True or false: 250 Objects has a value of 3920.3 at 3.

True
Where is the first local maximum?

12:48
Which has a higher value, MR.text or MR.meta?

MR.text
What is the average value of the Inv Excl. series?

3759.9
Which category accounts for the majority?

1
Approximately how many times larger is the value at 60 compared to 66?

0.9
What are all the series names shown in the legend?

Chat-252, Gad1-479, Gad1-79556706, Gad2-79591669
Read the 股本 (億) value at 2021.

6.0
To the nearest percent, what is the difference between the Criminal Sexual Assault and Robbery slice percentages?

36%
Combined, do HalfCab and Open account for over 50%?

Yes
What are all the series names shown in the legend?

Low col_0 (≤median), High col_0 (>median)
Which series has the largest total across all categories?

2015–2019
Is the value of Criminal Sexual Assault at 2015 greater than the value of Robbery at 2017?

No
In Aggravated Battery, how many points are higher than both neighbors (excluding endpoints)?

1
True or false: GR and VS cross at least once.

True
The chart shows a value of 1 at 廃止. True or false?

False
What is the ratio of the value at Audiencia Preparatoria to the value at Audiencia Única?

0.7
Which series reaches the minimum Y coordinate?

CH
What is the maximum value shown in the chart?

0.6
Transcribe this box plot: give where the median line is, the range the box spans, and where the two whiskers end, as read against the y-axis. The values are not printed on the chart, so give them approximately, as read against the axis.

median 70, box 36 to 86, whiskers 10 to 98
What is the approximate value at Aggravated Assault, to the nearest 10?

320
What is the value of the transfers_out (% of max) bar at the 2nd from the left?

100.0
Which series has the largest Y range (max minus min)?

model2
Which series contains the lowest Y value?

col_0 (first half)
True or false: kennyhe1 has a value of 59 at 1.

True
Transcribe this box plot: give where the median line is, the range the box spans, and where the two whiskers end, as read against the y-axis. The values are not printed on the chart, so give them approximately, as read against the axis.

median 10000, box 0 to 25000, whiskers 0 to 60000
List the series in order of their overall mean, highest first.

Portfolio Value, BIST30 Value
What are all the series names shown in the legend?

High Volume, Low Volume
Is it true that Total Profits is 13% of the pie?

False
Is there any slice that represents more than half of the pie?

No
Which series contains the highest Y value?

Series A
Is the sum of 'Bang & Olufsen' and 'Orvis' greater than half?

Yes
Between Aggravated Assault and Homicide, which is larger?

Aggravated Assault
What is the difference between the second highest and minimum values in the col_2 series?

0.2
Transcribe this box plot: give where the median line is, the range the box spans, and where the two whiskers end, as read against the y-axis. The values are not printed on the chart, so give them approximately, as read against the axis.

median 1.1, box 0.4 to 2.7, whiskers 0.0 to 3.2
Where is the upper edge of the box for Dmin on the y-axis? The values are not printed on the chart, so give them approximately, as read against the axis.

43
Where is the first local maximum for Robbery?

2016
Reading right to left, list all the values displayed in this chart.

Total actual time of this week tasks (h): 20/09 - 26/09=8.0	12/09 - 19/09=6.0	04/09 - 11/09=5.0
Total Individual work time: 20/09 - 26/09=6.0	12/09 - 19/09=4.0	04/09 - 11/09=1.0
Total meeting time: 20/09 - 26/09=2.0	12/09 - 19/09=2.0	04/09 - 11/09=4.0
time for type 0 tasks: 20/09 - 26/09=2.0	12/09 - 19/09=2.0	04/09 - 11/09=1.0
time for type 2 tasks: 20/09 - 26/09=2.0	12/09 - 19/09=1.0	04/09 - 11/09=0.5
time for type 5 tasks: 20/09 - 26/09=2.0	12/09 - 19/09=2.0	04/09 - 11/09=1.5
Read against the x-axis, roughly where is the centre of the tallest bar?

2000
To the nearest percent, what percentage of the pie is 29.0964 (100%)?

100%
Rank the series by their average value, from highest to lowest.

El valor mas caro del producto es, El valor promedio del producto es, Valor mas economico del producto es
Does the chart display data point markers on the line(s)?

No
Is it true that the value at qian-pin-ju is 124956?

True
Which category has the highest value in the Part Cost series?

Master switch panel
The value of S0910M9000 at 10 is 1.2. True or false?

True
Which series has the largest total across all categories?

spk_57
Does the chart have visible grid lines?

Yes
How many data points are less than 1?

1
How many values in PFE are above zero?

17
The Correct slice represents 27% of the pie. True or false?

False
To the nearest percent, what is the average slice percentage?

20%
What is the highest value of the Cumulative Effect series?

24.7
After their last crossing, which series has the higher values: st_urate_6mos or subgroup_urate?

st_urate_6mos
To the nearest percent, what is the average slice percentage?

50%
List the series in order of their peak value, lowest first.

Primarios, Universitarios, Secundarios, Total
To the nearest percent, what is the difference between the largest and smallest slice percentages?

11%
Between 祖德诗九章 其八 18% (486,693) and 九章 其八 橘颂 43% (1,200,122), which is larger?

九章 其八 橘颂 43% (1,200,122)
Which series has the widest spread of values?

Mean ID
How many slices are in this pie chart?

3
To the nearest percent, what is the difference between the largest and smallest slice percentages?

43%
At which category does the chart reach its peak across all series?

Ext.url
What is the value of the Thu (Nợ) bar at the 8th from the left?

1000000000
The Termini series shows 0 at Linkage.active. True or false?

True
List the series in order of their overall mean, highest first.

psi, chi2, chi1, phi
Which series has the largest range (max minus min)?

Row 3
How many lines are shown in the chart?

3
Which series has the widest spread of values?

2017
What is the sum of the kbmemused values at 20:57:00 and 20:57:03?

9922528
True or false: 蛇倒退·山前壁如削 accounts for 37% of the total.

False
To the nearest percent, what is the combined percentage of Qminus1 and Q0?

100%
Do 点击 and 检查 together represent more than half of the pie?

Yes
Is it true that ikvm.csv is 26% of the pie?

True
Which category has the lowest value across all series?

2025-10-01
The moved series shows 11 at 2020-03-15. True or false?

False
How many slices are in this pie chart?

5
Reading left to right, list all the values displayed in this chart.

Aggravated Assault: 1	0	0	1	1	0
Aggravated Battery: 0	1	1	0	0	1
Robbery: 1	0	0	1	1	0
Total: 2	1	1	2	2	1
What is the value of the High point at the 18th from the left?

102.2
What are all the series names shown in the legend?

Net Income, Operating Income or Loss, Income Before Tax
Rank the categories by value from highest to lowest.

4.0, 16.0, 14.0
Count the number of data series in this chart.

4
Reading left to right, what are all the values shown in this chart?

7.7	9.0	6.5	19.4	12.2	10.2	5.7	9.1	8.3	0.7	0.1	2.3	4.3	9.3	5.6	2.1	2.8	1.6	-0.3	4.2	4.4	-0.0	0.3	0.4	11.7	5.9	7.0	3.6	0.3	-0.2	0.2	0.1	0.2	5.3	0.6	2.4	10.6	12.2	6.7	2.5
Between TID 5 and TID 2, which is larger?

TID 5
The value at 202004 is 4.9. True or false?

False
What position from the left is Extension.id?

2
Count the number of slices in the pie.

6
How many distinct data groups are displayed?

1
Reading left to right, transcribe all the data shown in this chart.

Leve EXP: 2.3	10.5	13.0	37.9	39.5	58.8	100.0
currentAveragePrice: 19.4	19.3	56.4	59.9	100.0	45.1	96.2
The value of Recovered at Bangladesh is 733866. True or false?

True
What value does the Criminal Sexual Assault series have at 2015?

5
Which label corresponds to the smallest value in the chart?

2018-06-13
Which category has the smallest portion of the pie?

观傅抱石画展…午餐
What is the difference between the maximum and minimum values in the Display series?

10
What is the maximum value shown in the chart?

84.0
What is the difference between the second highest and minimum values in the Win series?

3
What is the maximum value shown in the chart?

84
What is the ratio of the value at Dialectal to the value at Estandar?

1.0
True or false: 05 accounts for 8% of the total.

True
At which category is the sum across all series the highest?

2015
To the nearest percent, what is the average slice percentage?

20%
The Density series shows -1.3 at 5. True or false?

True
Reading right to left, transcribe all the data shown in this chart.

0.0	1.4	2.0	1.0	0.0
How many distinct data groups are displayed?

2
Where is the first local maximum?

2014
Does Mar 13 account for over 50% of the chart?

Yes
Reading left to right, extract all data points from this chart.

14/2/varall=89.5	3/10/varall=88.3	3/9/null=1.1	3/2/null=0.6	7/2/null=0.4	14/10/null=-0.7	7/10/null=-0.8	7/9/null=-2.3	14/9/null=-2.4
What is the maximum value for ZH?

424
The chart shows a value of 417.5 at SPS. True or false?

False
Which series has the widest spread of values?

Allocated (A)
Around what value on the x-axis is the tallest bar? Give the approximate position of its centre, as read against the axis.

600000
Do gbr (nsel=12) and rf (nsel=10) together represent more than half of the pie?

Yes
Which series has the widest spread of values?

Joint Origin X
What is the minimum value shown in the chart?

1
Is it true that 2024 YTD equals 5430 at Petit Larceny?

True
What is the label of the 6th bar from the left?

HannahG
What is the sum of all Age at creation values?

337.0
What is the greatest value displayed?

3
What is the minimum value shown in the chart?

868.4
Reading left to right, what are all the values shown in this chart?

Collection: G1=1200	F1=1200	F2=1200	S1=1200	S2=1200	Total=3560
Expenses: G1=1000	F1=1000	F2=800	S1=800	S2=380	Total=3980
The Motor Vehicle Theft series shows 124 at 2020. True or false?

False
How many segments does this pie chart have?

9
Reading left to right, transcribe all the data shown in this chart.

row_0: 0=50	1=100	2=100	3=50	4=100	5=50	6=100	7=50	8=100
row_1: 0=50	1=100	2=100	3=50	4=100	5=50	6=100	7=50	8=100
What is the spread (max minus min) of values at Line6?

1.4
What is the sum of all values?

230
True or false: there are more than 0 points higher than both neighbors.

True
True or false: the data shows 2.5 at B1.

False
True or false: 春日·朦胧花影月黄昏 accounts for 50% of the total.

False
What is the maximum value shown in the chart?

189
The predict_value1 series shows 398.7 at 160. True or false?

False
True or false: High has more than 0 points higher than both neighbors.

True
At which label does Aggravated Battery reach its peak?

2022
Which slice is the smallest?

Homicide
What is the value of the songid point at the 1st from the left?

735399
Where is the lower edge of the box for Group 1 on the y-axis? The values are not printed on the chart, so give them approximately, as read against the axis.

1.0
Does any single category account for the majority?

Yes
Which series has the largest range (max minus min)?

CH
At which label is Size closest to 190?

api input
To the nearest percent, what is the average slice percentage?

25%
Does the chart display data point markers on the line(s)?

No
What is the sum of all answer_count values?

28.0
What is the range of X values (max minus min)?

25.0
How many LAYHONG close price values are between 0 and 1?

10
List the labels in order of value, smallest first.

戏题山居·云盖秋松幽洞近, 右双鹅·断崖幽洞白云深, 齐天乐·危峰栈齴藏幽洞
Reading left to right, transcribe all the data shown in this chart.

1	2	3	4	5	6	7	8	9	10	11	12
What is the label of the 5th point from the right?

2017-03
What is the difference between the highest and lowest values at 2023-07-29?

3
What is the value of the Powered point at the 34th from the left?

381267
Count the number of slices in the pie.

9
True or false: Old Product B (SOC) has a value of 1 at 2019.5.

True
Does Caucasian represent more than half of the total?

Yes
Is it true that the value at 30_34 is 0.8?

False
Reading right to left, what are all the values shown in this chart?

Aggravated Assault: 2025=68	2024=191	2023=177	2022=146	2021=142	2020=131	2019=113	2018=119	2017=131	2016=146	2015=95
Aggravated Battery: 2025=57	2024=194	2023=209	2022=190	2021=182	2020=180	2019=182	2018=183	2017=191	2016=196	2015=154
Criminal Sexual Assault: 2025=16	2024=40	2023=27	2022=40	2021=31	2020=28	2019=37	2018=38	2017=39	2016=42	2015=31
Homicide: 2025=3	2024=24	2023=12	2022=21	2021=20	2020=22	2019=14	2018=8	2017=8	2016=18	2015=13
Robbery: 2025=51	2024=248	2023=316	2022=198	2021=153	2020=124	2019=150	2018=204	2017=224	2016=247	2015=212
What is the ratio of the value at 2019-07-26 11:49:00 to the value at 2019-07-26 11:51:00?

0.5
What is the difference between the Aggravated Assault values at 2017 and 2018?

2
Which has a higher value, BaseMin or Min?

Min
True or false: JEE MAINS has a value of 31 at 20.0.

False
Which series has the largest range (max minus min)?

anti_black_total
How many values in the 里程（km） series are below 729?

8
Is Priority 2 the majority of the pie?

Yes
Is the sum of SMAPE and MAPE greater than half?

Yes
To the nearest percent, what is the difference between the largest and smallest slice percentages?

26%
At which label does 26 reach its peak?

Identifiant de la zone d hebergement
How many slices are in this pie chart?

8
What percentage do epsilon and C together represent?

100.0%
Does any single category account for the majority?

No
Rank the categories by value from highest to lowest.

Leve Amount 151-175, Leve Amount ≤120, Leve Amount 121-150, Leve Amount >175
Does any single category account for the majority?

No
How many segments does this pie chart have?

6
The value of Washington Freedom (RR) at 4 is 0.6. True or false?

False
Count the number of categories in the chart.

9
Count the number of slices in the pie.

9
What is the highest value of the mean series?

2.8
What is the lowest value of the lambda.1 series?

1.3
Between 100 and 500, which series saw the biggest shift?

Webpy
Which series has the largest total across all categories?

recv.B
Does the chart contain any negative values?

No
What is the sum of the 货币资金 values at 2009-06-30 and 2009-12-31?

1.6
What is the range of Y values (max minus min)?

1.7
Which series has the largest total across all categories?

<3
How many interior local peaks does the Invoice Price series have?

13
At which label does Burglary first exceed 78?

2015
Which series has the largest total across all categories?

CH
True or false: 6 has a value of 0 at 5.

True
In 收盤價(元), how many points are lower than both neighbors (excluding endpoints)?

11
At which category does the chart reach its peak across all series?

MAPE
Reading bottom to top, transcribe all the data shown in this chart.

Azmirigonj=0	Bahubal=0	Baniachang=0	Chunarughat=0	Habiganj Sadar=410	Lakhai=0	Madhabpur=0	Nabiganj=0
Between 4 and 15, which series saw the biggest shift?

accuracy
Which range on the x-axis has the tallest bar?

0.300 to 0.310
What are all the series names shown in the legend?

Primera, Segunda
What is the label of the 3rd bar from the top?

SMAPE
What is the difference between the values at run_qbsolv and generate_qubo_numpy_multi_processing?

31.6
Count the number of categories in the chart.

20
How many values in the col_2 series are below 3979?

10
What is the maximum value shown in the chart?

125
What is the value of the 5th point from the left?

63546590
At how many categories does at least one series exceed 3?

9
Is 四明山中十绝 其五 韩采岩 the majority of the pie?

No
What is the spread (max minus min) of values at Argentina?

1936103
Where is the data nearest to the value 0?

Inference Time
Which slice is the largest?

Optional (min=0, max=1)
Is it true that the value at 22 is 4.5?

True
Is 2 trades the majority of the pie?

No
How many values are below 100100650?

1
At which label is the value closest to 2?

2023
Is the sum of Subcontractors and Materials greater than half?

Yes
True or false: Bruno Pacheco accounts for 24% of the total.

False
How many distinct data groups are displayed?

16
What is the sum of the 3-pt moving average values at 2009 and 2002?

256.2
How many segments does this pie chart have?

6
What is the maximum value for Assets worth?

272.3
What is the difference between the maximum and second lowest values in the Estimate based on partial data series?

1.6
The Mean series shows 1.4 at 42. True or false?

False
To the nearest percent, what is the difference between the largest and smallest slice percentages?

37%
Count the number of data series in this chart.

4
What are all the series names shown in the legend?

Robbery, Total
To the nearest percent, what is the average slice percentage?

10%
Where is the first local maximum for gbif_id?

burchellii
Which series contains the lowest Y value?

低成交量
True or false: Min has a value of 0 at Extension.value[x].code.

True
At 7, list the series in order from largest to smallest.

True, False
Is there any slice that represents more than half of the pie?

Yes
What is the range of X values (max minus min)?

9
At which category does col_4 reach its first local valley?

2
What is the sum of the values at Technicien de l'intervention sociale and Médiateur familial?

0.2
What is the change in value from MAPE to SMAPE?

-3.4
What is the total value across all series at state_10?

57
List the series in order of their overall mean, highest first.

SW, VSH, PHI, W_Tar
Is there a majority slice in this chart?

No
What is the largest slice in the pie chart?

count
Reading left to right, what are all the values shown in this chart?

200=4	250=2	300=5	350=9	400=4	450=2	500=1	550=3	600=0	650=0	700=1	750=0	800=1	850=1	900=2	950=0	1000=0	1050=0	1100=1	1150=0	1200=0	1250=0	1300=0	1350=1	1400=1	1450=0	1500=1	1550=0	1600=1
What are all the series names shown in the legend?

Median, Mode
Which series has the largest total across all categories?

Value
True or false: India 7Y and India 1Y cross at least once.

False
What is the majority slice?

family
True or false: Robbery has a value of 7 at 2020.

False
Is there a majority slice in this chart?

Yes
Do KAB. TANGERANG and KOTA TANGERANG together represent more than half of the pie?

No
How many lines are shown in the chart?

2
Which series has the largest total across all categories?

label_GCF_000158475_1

=-=-=

Please reproduce the stretch of the items from the line containing "col_0 (first half)" through the line containing "Between Aggravated Assault", including both of those lines and changing nothing.

col_0 (first half)
True or false: kennyhe1 has a value of 59 at 1.

True
Transcribe this box plot: give where the median line is, the range the box spans, and where the two whiskers end, as read against the y-axis. The values are not printed on the chart, so give them approximately, as read against the axis.

median 10000, box 0 to 25000, whiskers 0 to 60000
List the series in order of their overall mean, highest first.

Portfolio Value, BIST30 Value
What are all the series names shown in the legend?

High Volume, Low Volume
Is it true that Total Profits is 13% of the pie?

False
Is there any slice that represents more than half of the pie?

No
Which series contains the highest Y value?

Series A
Is the sum of 'Bang & Olufsen' and 'Orvis' greater than half?

Yes
Between Aggravated Assault and Homicide, which is larger?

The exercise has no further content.